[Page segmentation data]
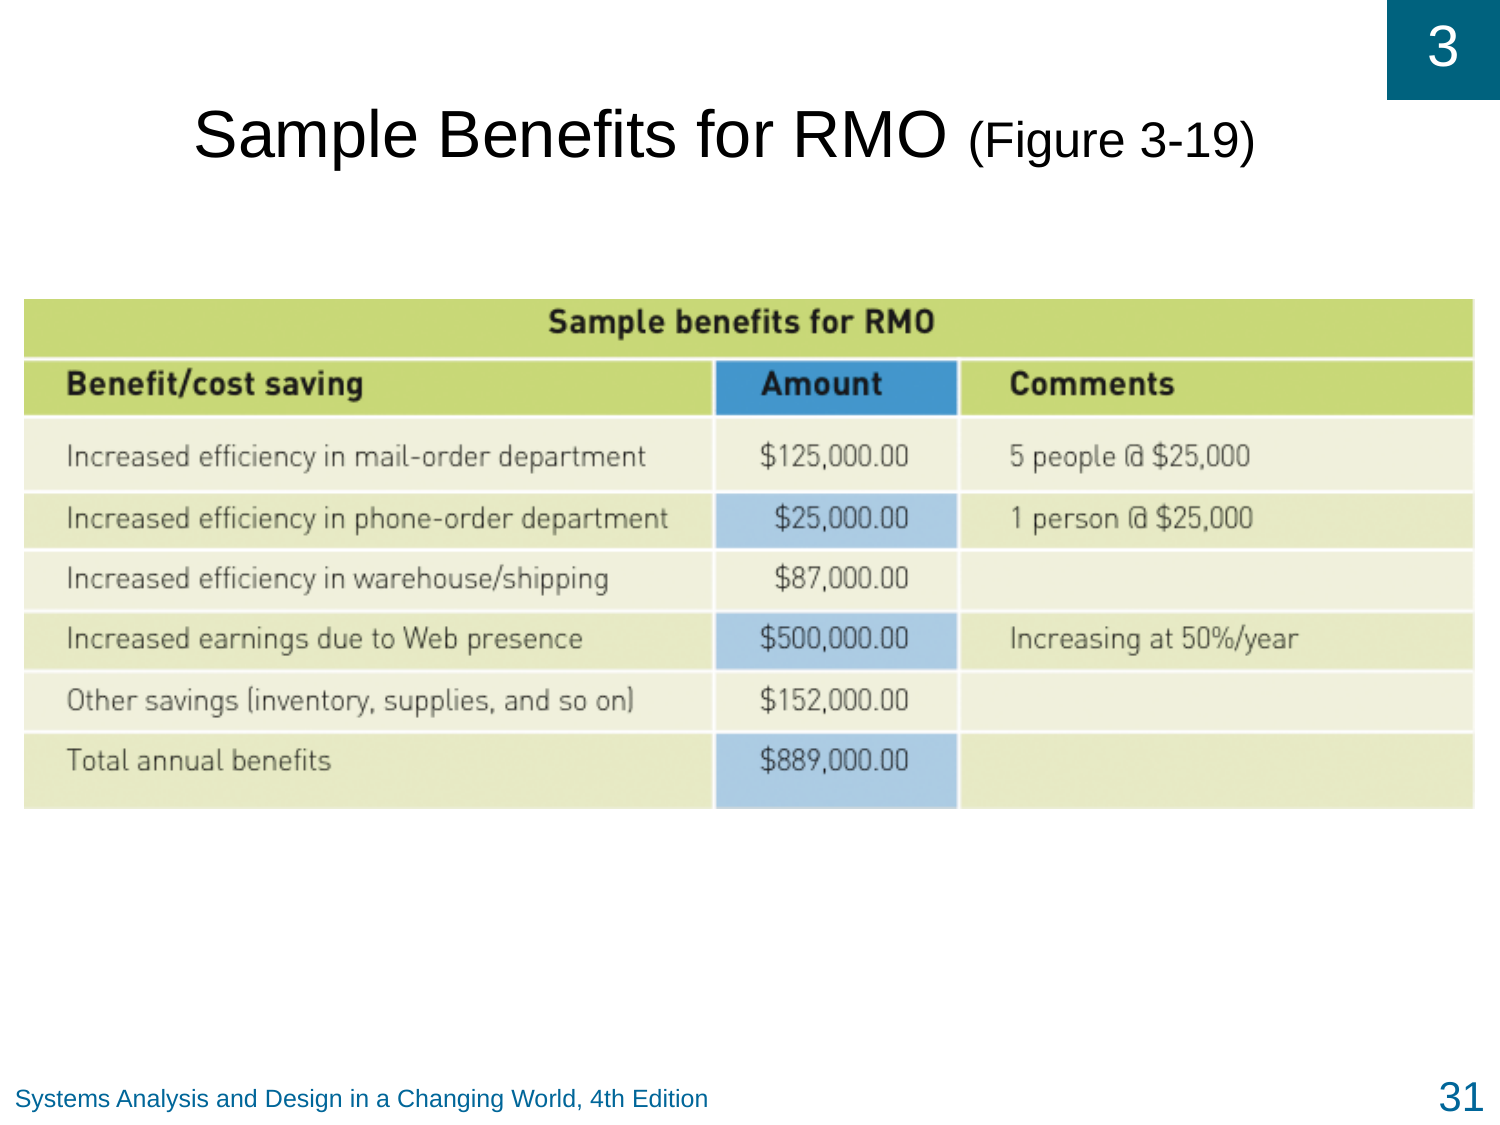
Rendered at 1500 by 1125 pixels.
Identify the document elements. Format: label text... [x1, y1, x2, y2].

slide_number 31 [1149, 1062, 1500, 1125]
footer Systems Analysis and Design in a Changing World, 4th Edition [0, 1074, 1138, 1125]
picture [24, 299, 1476, 809]
title Sample Benefits for RMO (Figure 3-19)‏ [74, 37, 1376, 226]
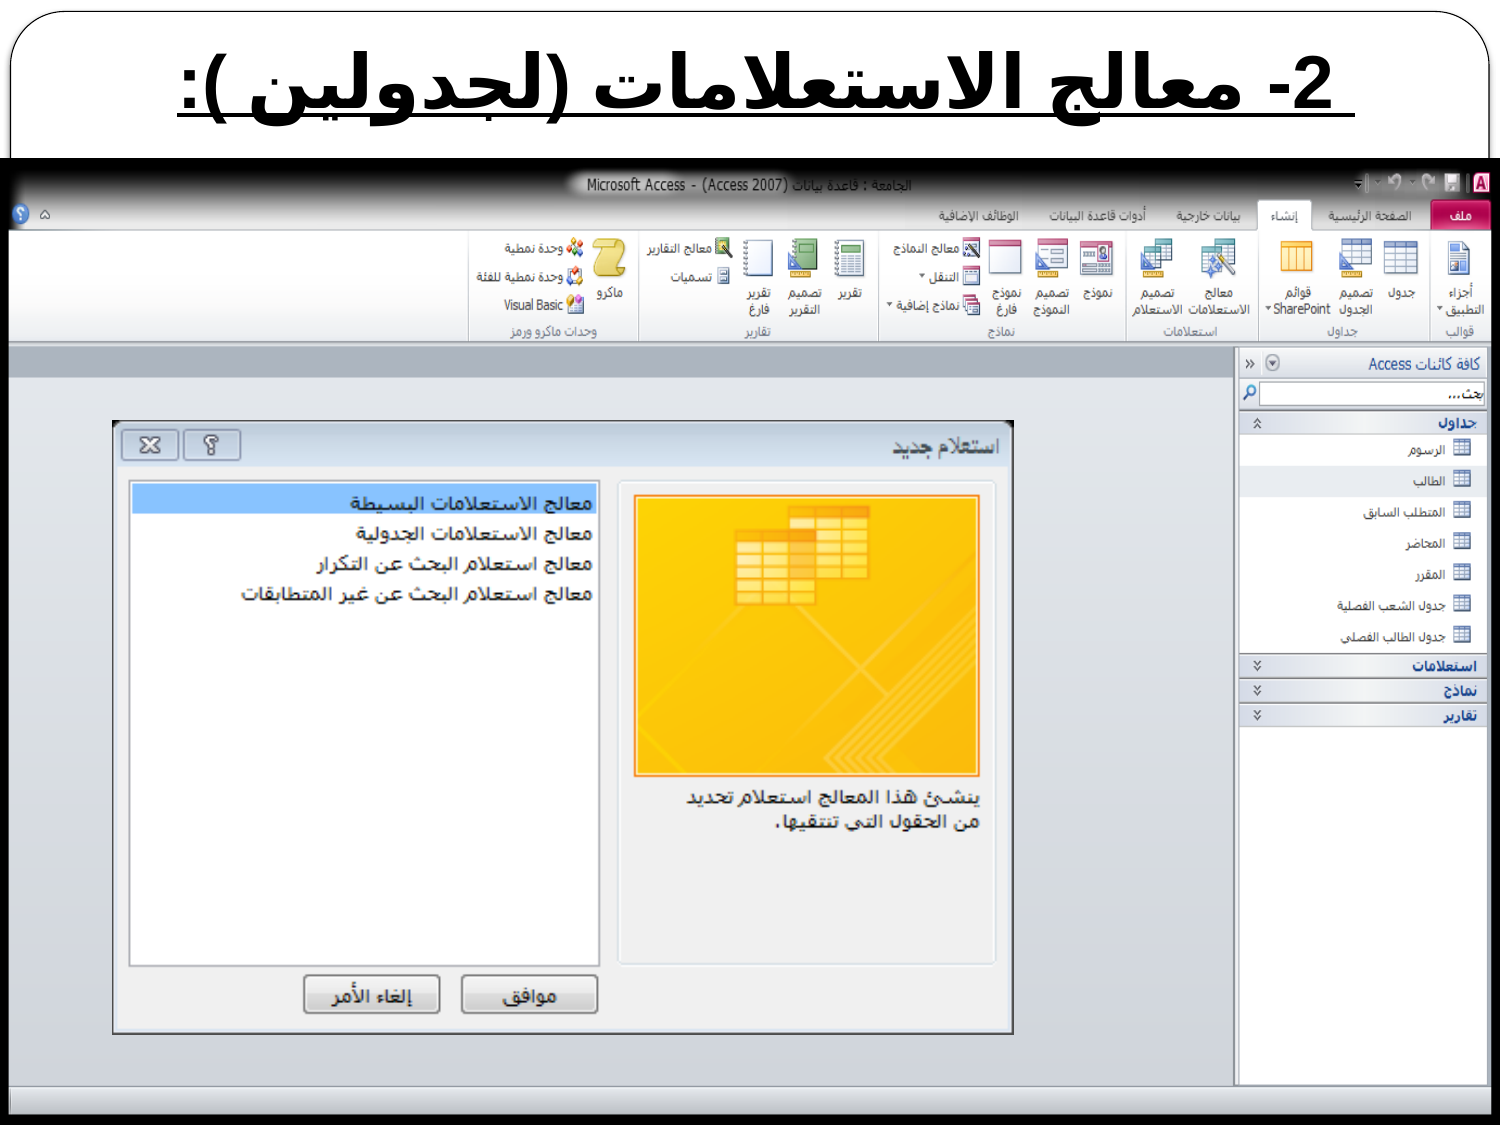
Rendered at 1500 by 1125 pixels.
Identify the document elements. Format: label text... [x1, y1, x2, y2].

picture [0, 158, 1500, 1125]
text_box 2- معالج الاستعلامات (لجدولين ): [53, 26, 1459, 149]
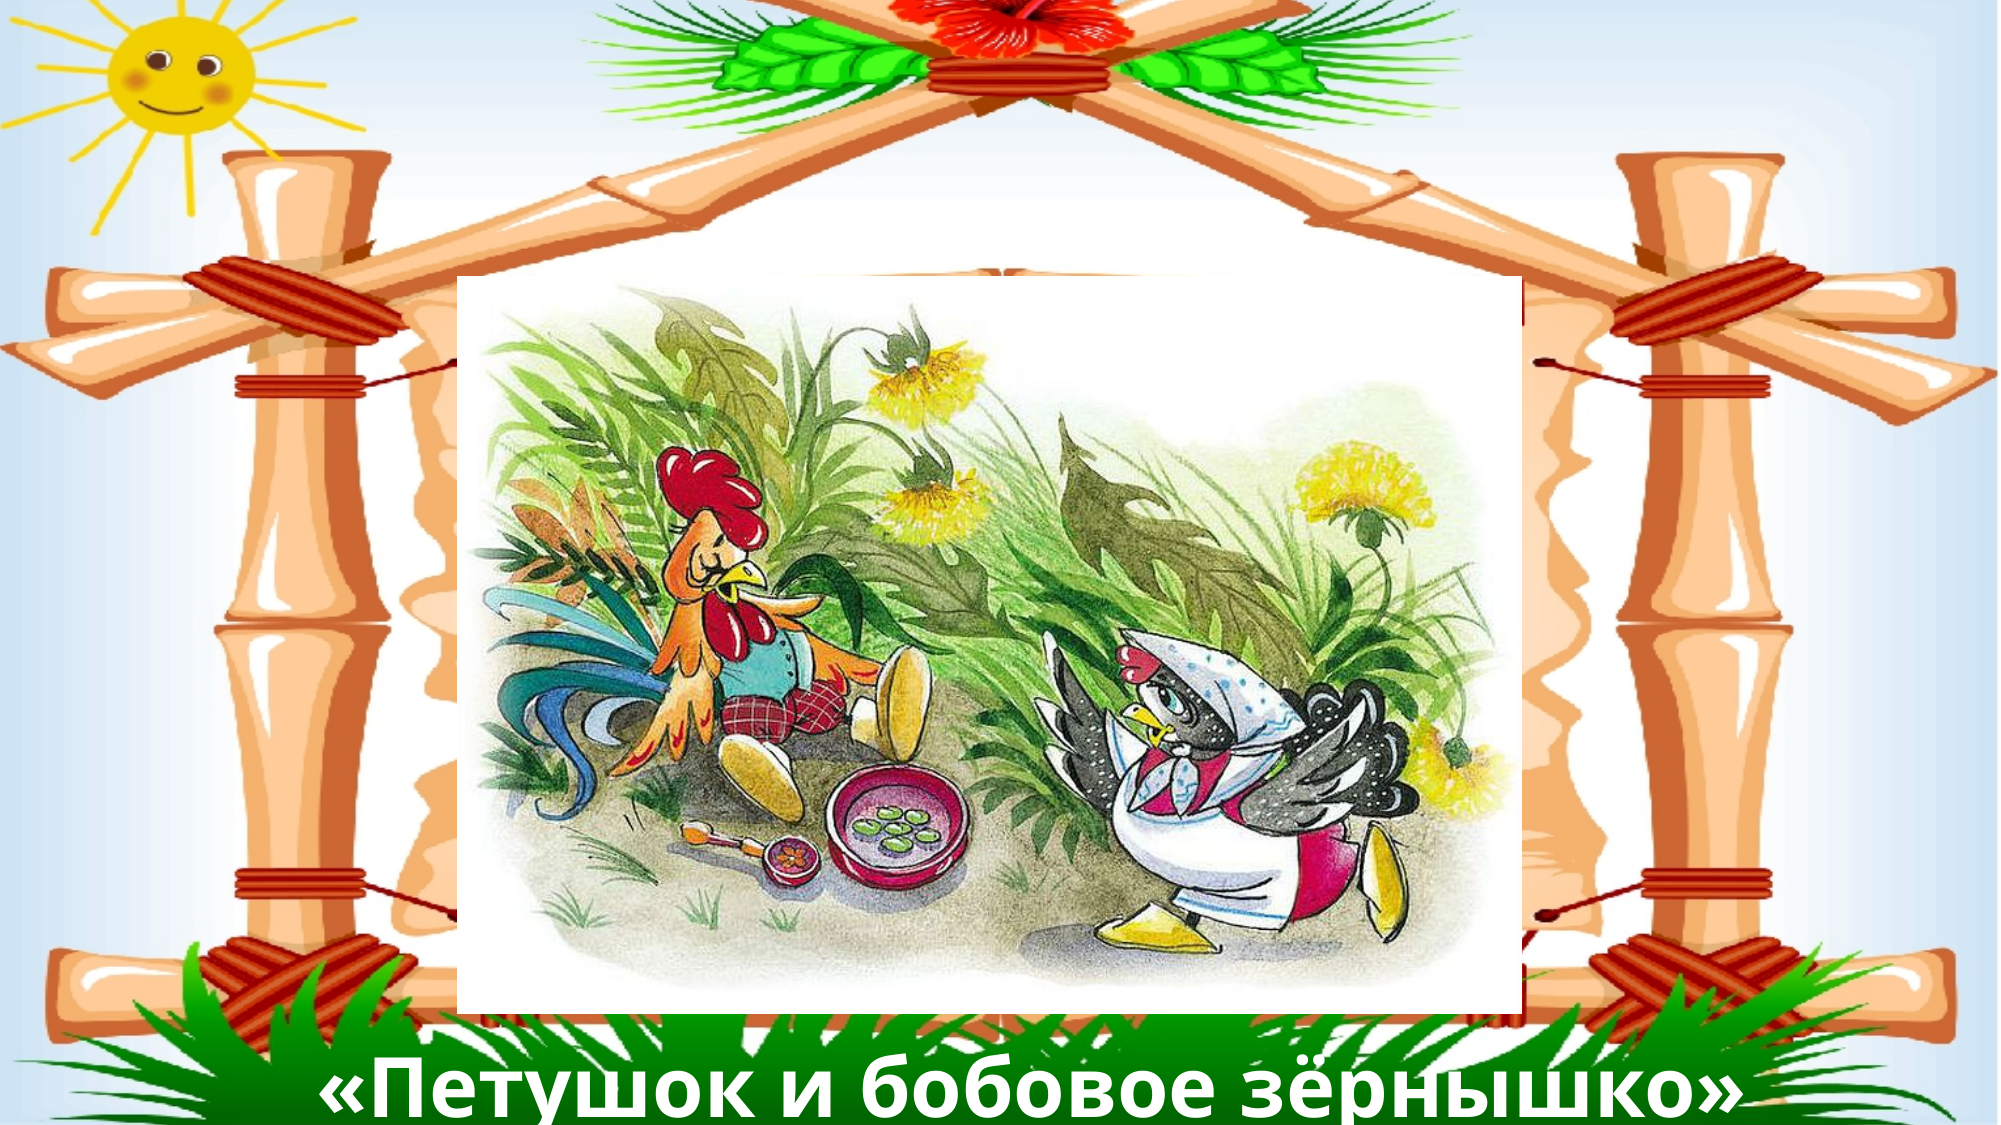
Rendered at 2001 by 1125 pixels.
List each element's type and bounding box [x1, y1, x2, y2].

list [457, 276, 1522, 1014]
picture [0, 0, 2000, 1125]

◆ **Task to complete**
Return each entry exactly as it stands above, apart from any images.

◆ **Solution to this exercise**
Rendered at 1500 by 1125 pixels.
Identify the document elements. Format: label text... [x1, y1, x2, y2].

slide_number 31 [1149, 1062, 1500, 1125]
footer Systems Analysis and Design in a Changing World, 4th Edition [0, 1074, 1138, 1125]
picture [24, 299, 1476, 809]
title Sample Benefits for RMO (Figure 3-19)‏ [74, 37, 1376, 226]
Rendered at 1500 by 1125 pixels.
Identify the document elements. Format: label text... [x1, y1, x2, y2].

picture [0, 158, 1500, 1125]
text_box 2- معالج الاستعلامات (لجدولين ): [53, 26, 1459, 149]
Rendered at 2001 by 1125 pixels.
List each element's type and bounding box [x1, y1, x2, y2].

list [457, 276, 1522, 1014]
picture [0, 0, 2000, 1125]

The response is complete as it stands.